Evangelical reckonings
Randall Balmer, David Gushee, and Tim Alberta diagnose what’s gone wrong.
Saving Faith
How American Christianity Can Reclaim Its Prophetic Voice
Defending Democracy from Its Christian Enemies
The Kingdom, the Power, and the Glory
American Evangelicals in an Age of Extremism
What more can we say about evangelicalism? This is the perennial question for religious scholars of the past decade. While the answer may very well be “not much,” evangelicals continue to give historians, scholars, and public commentators ample source material for the next book.
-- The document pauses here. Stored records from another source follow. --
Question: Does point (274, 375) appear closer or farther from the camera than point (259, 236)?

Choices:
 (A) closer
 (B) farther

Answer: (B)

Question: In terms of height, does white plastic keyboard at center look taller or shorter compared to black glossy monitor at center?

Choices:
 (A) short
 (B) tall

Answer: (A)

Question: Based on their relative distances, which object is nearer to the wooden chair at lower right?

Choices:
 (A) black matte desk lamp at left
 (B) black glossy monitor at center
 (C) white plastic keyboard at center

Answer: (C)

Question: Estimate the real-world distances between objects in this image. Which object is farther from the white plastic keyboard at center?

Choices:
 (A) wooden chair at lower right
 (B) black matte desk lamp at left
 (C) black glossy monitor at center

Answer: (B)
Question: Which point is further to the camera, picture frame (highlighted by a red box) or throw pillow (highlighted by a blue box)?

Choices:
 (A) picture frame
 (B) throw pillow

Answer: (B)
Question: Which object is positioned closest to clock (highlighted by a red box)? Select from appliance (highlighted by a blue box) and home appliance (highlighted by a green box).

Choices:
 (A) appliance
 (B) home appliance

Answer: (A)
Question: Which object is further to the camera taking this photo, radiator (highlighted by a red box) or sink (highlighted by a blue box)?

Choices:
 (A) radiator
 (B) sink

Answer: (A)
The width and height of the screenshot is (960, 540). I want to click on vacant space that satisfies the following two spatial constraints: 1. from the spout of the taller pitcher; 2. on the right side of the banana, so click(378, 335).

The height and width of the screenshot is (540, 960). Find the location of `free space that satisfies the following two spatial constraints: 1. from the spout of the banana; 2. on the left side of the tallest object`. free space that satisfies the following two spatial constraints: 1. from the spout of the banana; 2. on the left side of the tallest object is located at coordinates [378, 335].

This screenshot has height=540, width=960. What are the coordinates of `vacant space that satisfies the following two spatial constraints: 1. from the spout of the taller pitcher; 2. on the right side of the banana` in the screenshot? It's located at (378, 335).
Indeed, an incredible number of commentaries, histories, and analyses of American evangelicalism were released in 2023. This shelf includes heartfelt memoirs such as Beth Moore’s All My Knotted-Up Life, sociological examinations of Christian nationalism such as Andrew Whitehead’s American Idolatry, counter-histories of the evangelical story such as Isaac Sharp’s The Other Evangelicals, and inspired imaginings of what evangelicalism might be, such as Karen Swallow Prior’s The Evangelical Imagination and Russell Moore’s Losing Our Religion.
The vast majority of texts written about American evangelicalism in the past year came from White male scholars located in and around the evangelical tradition. When women do bring their voices to the conversation, it is often out of a position of disenfranchisement or outright abuse from their evangelical community. (It is no surprise that women writing about evangelicalism are often the ones who offer a more fruitful and robust vision of the tradition.)